======== The data ========
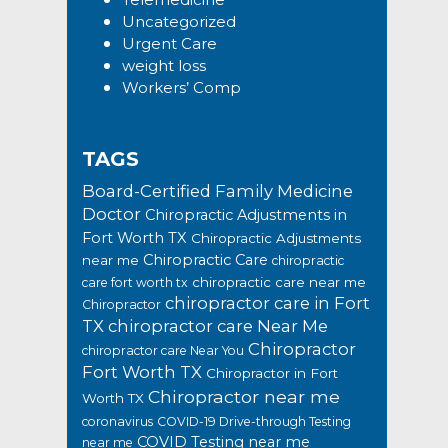
Uncategorized
Urgent Care
weight loss
Workers’ Comp
TAGS
Board-Certified Family Medicine
Doctor
Chiropractic Adjustments in
Fort Worth TX
Chiropractic Adjustments
Chiropractic Care
near me
chiropractic
chiropractic care near me
care fort worth tx
chiropractor care in Fort
Chiropractor
TX
chiropractor care Near Me
Chiropractor
chiropractor care Near You
Fort Worth TX
Chiropractor in Fort
Chiropractor near me
Worth TX
coronavirus
COVID-19 Drive-through Testing
COVID Testing near me
near me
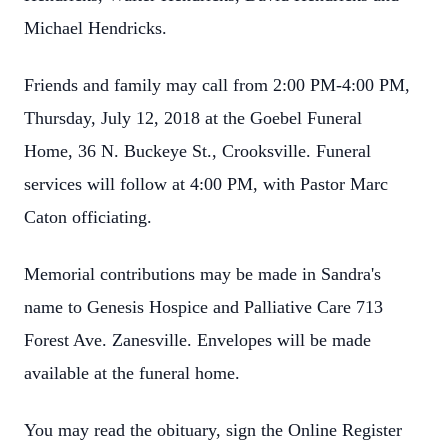
Michael Hendricks.
Friends and family may call from 2:00 PM-4:00 PM,
Thursday, July 12, 2018 at the Goebel Funeral
Home, 36 N. Buckeye St., Crooksville. Funeral
services will follow at 4:00 PM, with Pastor Marc
Caton officiating.
Memorial contributions may be made in Sandra's
name to Genesis Hospice and Palliative Care 713
Forest Ave. Zanesville. Envelopes will be made
available at the funeral home.
You may read the obituary, sign the Online Register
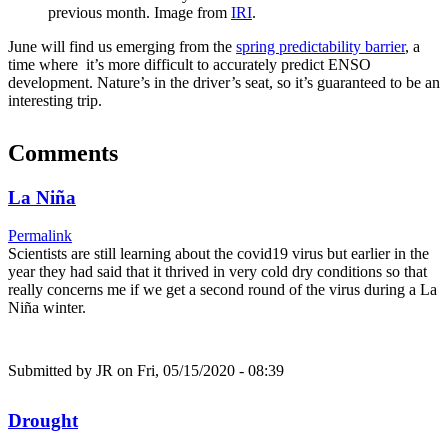
previous month. Image from
IRI
.
June will find us emerging from the
spring predictability barrier
, a
time where it’s more difficult to accurately predict ENSO
development. Nature’s in the driver’s seat, so it’s guaranteed to be an
interesting trip.
Comments
La Niña
Permalink
Scientists are still learning about the covid19 virus but earlier in the
year they had said that it thrived in very cold dry conditions so that
really concerns me if we get a second round of the virus during a La
Niña winter.
Submitted by
JR
on Fri, 05/15/2020 - 08:39
Drought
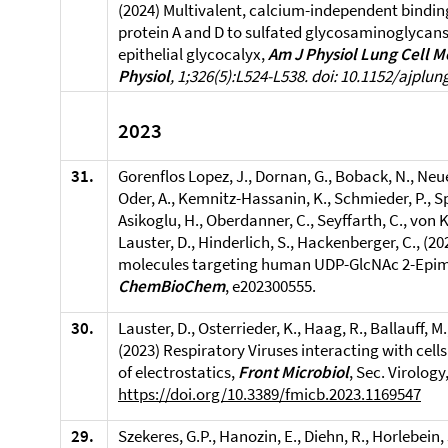
(2024) Multivalent, calcium-independent bindin
protein A and D to sulfated glycosaminoglycans 
epithelial glycocalyx,
Am J Physiol Lung Cell M
Physiol
, 1;326(5):L524-L538. doi: 10.1152/ajplun
2023
31.
Gorenflos Lopez, J., Dornan, G., Boback, N., Ne
Oder, A., Kemnitz-Hassanin, K., Schmieder, P., Sp
Asikoglu, H., Oberdanner, C., Seyffarth, C., von Kr
Lauster, D., Hinderlich, S., Hackenberger, C., (2
molecules targeting human UDP-GlcNAc 2-Epim
ChemBioChem
, e202300555.
30.
Lauster, D., Osterrieder, K., Haag, R., Ballauff, 
(2023) Respiratory Viruses interacting with cel
of electrostatics,
Front Microbiol
, Sec. Virolog
https://doi.org/10.3389/fmicb.2023.1169547
29.
Szekeres, G.P., Hanozin, E., Diehn, R., Horlebein, 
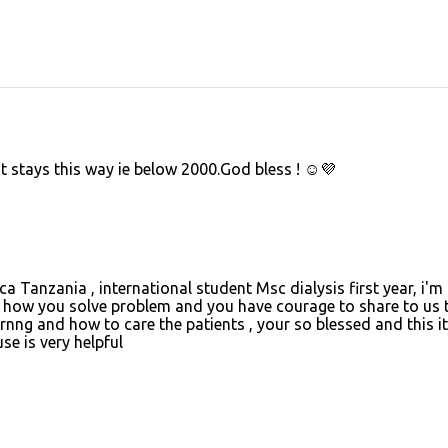
it stays this way ie below 2000.God bless ! ☺️💜
 Tanzania , international student Msc dialysis first year, i'm
how you solve problem and you have courage to share to us 
rnng and how to care the patients , your so blessed and this it 
se is very helpful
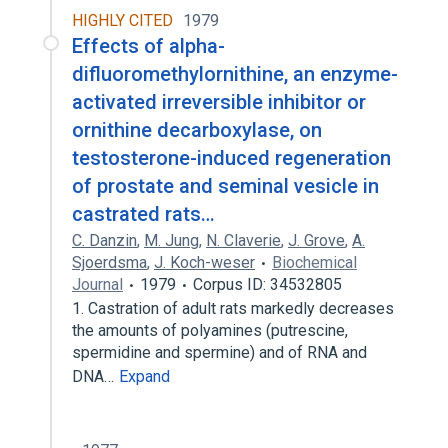
HIGHLY CITED
1979
Effects of alpha-
difluoromethylornithine, an enzyme-
activated irreversible inhibitor or
ornithine decarboxylase, on
testosterone-induced regeneration
of prostate and seminal vesicle in
castrated rats…
C. Danzin
,
M. Jung
,
N. Claverie
,
J. Grove
,
A.
Sjoerdsma
,
J. Koch-weser
Biochemical
Journal
1979
Corpus ID: 34532805
1. Castration of adult rats markedly decreases
the amounts of polyamines (putrescine,
spermidine and spermine) and of RNA and
DNA…
Expand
========
**Task details**. All of the entries above are to be written out exactly, with no pictures.

**Answer for the task**.
Uncategorized
Urgent Care
weight loss
Workers’ Comp
TAGS
Board-Certified Family Medicine
Doctor
Chiropractic Adjustments in
Fort Worth TX
Chiropractic Adjustments
Chiropractic Care
near me
chiropractic
chiropractic care near me
care fort worth tx
chiropractor care in Fort
Chiropractor
TX
chiropractor care Near Me
Chiropractor
chiropractor care Near You
Fort Worth TX
Chiropractor in Fort
Chiropractor near me
Worth TX
coronavirus
COVID-19 Drive-through Testing
COVID Testing near me
near me
Michael Hendricks.
Friends and family may call from 2:00 PM-4:00 PM,
Thursday, July 12, 2018 at the Goebel Funeral
Home, 36 N. Buckeye St., Crooksville. Funeral
services will follow at 4:00 PM, with Pastor Marc
Caton officiating.
Memorial contributions may be made in Sandra's
name to Genesis Hospice and Palliative Care 713
Forest Ave. Zanesville. Envelopes will be made
available at the funeral home.
You may read the obituary, sign the Online Register
previous month. Image from
IRI
.
June will find us emerging from the
spring predictability barrier
, a
time where it’s more difficult to accurately predict ENSO
development. Nature’s in the driver’s seat, so it’s guaranteed to be an
interesting trip.
Comments
La Niña
Permalink
Scientists are still learning about the covid19 virus but earlier in the
year they had said that it thrived in very cold dry conditions so that
really concerns me if we get a second round of the virus during a La
Niña winter.
Submitted by
JR
on Fri, 05/15/2020 - 08:39
Drought
(2024) Multivalent, calcium-independent bindin
protein A and D to sulfated glycosaminoglycans 
epithelial glycocalyx,
Am J Physiol Lung Cell M
Physiol
, 1;326(5):L524-L538. doi: 10.1152/ajplun
2023
31.
Gorenflos Lopez, J., Dornan, G., Boback, N., Ne
Oder, A., Kemnitz-Hassanin, K., Schmieder, P., Sp
Asikoglu, H., Oberdanner, C., Seyffarth, C., von Kr
Lauster, D., Hinderlich, S., Hackenberger, C., (2
molecules targeting human UDP-GlcNAc 2-Epim
ChemBioChem
, e202300555.
30.
Lauster, D., Osterrieder, K., Haag, R., Ballauff, 
(2023) Respiratory Viruses interacting with cel
of electrostatics,
Front Microbiol
, Sec. Virolog
https://doi.org/10.3389/fmicb.2023.1169547
29.
Szekeres, G.P., Hanozin, E., Diehn, R., Horlebein, 
it stays this way ie below 2000.God bless ! ☺️💜
 Tanzania , international student Msc dialysis first year, i'm
how you solve problem and you have courage to share to us 
rnng and how to care the patients , your so blessed and this it 
se is very helpful
HIGHLY CITED
1979
Effects of alpha-
difluoromethylornithine, an enzyme-
activated irreversible inhibitor or
ornithine decarboxylase, on
testosterone-induced regeneration
of prostate and seminal vesicle in
castrated rats…
C. Danzin
,
M. Jung
,
N. Claverie
,
J. Grove
,
A.
Sjoerdsma
,
J. Koch-weser
Biochemical
Journal
1979
Corpus ID: 34532805
1. Castration of adult rats markedly decreases
the amounts of polyamines (putrescine,
spermidine and spermine) and of RNA and
DNA…
Expand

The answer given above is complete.